Specification: Webhook Group Alias Dispatch and Expansion Limits

Status: Authoritative — Implemented and Verified Source: crates/terraphim_orchestrator/src/webhook.rs Issue: #1924 (re-scoped from PR #1788 Slice 8) Date: 2026-06-01 Lines of Code: ~26,449 bytes Test Coverage: All invariants verified via cargo test -p terraphim_orchestrator webhook

Overview

The webhook handler supports group alias mentions that expand a single @adf:<alias> into multiple SpawnAgent dispatches for all agents whose names match the pattern <alias>-*. An expansion cap prevents a single mention from triggering an unbounded number of spawns.

Group Alias Resolution

Naming Convention

An agent name is a member of group <alias> if and only if the agent name starts with the prefix <alias>-.

Examples:

| Mention | Resolved agents (given registry [a-A, a-B, a-C, b-X]) | |---------|--------------------------------------------------------| | @adf:a | a-A, a-B, a-C | | @adf:b | b-X | | @adf:c | (empty — no match → treated as direct agent name) |

Expansion Cap

DEFAULT_MAX_GROUP_ALIAS_MEMBERS = 10

The group_alias_members function uses .take(10) on the iterator. If more than 10 agents match the prefix, only the first 10 (in registration order) are dispatched.
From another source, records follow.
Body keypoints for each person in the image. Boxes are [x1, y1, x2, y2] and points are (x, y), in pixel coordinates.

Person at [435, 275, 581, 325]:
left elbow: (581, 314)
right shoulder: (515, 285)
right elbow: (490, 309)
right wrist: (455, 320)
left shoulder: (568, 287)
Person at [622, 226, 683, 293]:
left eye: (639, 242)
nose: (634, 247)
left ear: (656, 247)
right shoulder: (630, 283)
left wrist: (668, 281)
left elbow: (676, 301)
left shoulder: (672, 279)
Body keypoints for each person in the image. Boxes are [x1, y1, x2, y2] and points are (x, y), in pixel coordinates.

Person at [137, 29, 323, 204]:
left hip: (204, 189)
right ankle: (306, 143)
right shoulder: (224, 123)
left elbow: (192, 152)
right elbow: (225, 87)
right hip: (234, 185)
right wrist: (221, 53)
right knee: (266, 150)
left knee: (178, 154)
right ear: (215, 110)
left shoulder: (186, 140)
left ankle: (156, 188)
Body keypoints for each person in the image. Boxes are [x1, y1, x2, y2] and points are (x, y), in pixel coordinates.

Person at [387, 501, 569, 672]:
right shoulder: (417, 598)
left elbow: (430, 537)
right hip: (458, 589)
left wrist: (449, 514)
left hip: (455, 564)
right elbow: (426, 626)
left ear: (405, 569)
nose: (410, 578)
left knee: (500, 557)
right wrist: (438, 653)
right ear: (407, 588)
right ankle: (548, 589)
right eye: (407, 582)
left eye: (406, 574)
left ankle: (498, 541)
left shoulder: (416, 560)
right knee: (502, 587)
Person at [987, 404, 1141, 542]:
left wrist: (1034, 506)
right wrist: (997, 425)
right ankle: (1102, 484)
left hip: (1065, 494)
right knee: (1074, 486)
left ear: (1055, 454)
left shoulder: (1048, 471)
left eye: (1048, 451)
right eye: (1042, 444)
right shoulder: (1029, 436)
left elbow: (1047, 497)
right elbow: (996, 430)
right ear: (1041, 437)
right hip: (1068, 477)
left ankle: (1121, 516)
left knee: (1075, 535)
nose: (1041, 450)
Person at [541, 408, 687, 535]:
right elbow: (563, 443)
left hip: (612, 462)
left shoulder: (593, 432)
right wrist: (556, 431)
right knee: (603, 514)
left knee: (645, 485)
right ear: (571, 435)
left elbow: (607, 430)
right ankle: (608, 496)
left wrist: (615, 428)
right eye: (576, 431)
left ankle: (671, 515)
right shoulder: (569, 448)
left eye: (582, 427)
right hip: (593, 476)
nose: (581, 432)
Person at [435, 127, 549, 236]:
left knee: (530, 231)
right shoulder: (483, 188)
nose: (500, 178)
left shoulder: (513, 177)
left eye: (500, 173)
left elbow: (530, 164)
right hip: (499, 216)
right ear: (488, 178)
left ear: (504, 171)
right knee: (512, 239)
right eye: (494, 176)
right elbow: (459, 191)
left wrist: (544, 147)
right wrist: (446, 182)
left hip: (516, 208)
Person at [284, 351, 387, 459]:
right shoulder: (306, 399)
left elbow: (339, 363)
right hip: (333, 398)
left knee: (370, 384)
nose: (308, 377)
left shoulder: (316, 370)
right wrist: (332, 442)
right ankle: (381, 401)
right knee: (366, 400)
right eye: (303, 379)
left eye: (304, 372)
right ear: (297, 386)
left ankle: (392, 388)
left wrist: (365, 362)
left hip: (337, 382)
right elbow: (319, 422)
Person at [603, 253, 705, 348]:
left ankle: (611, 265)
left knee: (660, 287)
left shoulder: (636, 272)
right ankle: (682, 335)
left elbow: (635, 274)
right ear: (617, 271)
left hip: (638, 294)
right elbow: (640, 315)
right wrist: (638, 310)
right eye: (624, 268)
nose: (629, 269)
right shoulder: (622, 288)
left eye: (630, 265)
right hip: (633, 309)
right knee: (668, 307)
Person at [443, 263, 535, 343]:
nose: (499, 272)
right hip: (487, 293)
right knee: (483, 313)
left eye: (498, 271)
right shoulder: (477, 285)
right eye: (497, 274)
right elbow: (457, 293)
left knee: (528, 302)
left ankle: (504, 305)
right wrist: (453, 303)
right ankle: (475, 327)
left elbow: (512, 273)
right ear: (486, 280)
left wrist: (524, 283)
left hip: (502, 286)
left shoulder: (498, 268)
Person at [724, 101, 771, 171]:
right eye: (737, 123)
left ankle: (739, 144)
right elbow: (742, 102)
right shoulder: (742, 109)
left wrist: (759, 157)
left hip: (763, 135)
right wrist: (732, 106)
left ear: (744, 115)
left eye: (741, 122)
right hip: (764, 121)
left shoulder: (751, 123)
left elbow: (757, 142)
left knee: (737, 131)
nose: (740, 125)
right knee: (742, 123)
The cap is a DoS guard: a broad alias pattern must not spawn arbitrarily many agents from a single comment.

Dispatch Flow

When the webhook handler receives a Gitea issue comment event:

1. Validate HMAC-SHA256 signature against X-Gitea-Signature (or X-Hub-Signature-256).
2. Parse the comment body for @adf:<name> mentions via AdfCommandParser.
3. For each mention, call group_alias_members(name, &state.agent_names).
   • If the result is non-empty: emit one WebhookDispatch::SpawnAgent per member.
   • If the result is empty: emit a single WebhookDispatch::SpawnAgent with agent_name = name (direct dispatch).
4. Enqueue dispatches on WebhookState.dispatch_tx.

WebhookDispatch Variants

| Variant | Trigger | |---------|---------| | SpawnAgent { agent_name, detected_project, issue_number, comment_id, context, synthetic_event } | Resolved from a mention (direct or group member) | | SpawnPersona { persona_name, issue_number, comment_id, context } | Persona mention | | CompoundReview { issue_number, comment_id } | Compound review command | | ReviewPr { pr_number, project, head_sha, author_login, title, diff_loc } | Pull request event | | Push { project, ref_name, before_sha, after_sha, pusher_login, files_changed } | Push event |

ReviewPr and Push dispatches are not associated with a comment; their comment_id() returns 0.

Invariants

| # | Invariant | Source | |---|-----------|--------| | I1 | Group expansion never exceeds DEFAULT_MAX_GROUP_ALIAS_MEMBERS per mention. | .take(DEFAULT_MAX_GROUP_ALIAS_MEMBERS) in group_alias_members | | I2 | An alias that matches zero agents falls through to direct agent dispatch. | Call sites check is_empty() on group_alias_members result | | I3 | Webhooks without a valid HMAC signature are rejected with HTTP 401. | verify_signature guard before payload parsing | | I4 | Webhook processing does not block the HTTP handler; dispatch is fire-and-forget via channel. | dispatch_tx.send(...) is non-blocking | | I5 | detected_project is None for unqualified @adf:name mentions. | WebhookDispatch::SpawnAgent docs |

Failure Modes

| Failure | Observable Effect | Recovery | |---------|-------------------|---------| | HMAC secret mismatch | HTTP 401; no dispatch emitted | Check WEBHOOK_SECRET configuration | | Dispatch channel full | dispatch_tx.send returns error; mention dropped; WARN logged | Increase channel capacity or reduce mention frequency | | Group alias matches > 10 agents | Only first 10 dispatched; remainder silently truncated | Reduce group size or increase cap | | No agents match alias, agent name also unknown | SpawnAgent emitted for unknown name; orchestrator handles unknown-agent error | Register the agent or correct the mention |

Verification Note

The following test covers group alias expansion logic:

cargo test -p terraphim_orchestrator webhook -- --nocapture
cargo test -p terraphim_orchestrator group_alias -- --nocapture

The group_alias_members function is unit-testable with a synthetic agent name list. HMAC validation is tested via the webhook handler integration tests.